Smith elaborates on the powerful experience. “We took the time to really see it, take it in, experience it,” she says. “It had a healing effect, and I think the dance will really reflect the kind of experiences we had. We walked. We hiked. We listened, and we would also improvise to develop material based on the landscape.” The deep involvement within the land and the emotional richness of the experience gave Gotheiner and RDT plenty of material to work with for their new dancework. “In Bluff, we were invited for an evening of food, dance and introduction, and the community there wanted us to share our dance as well,” says Gotheiner. “We improvised in a circle, and I put it in the piece.” According to his description of the choreographic process, “there’s a relationship between taking moments from the ongoing journey, and signifying them, to then be a theatrical moment.”
RDT and Gotheiner often collaborate with composer Scott Killian. “He is creating, as we speak, a new piece for Dancing the Bears Ears,” says Smith. Gotheiner and RDT created the piece without music, and Killian, whom they have been creating with for several works over the past several years, “projected the piece in front of his synthesizer and composed as he watched it.” Listening in on the entirety of the process continues to give hints at the magic that will be, as Smith hopes, “a piece that will affect people,” says Smith. “The piece will want people to think very carefully about what they value and what they want to preserve.”
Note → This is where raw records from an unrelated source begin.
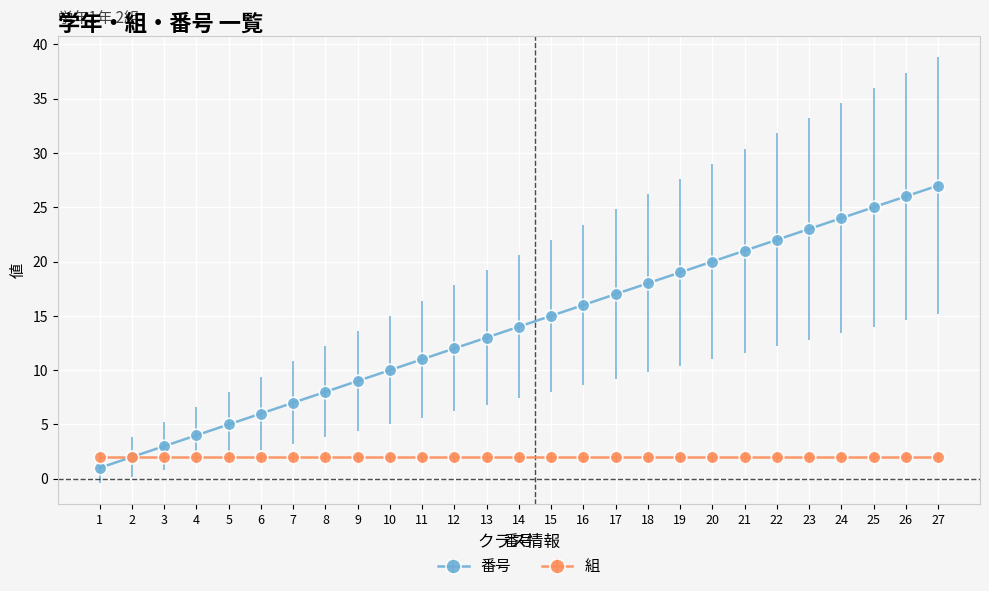

Is the value of 組 at 18 greater than the value of 番号 at 4?

No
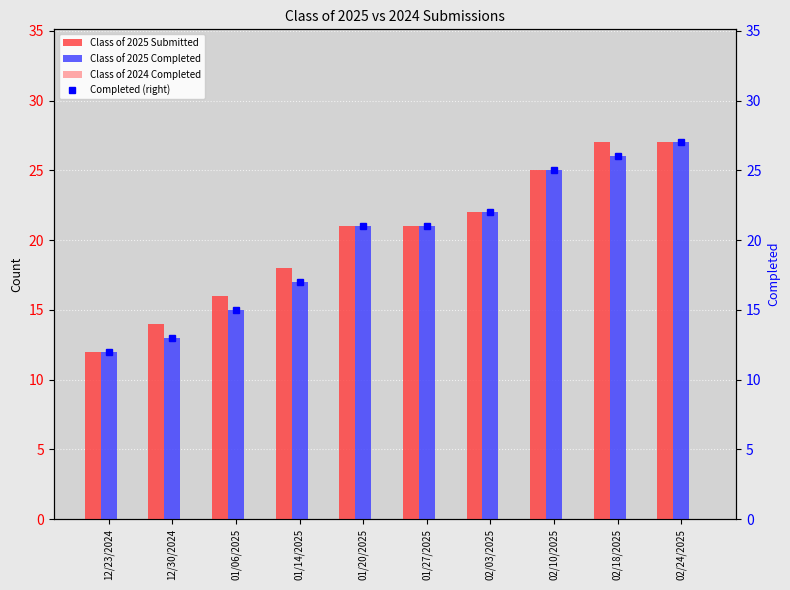

Where is Class of 2025 Submitted nearest to the value 19?

01/14/2025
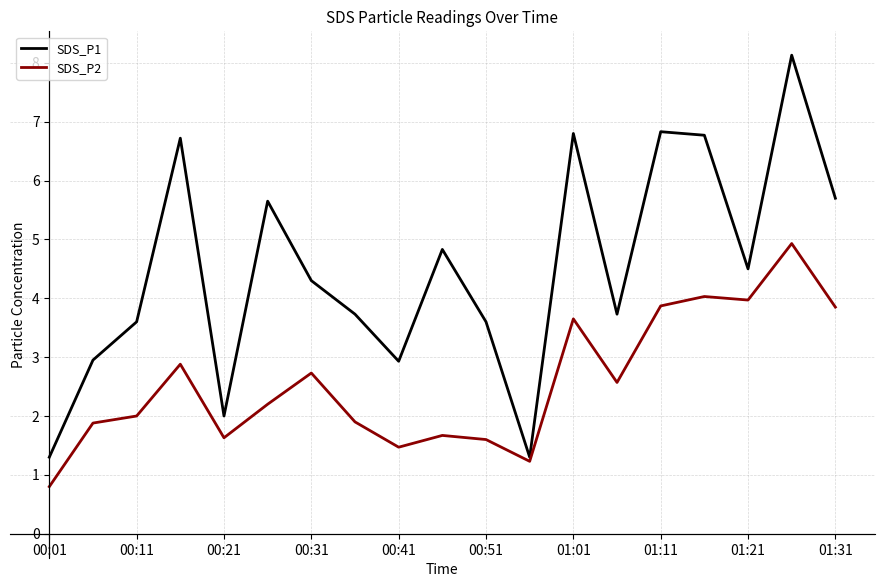

Is this an area chart (filled region under the line)?

No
A point that both Gotheiner and Smith emphasize is that the new piece itself is not created in an attempt to latch onto any certain political statement, though the land can certainly be seen through a couple of different lenses: “There are people that find the land sacred, and people that see it as an opportunity for development,” says Smith. For Gotheiner, he hopes “to facilitate consciousness, and that the people that see it get drawn into the issue for a second and meditate on it.”
Dancing the Bears Ears will premiere Sanctuary at the Rose Wagner Performing Arts Center on Oct. 5–7. The evening also features Tower by Andy Noble, premiered in 2015, and Ghost Ship by Eric Handman, premiered in 2007. Noble and Handman also explore the human relationship to place: Smith describes Noble’s Tower as a metaphor open for all interpretations of a storm; and in Handman’s Ghost Ship, there is a cascade of falling rice, a symbol tied to tradition.
Before the performances, RDT and Utah Diné Bikéyah will host a free panel discussion, Sacred Land, Sacred Waters, on Oct. 4 at Impact Hub Salt Lake. For tickets to Sanctuary and more programming information, visit rdtutah.org.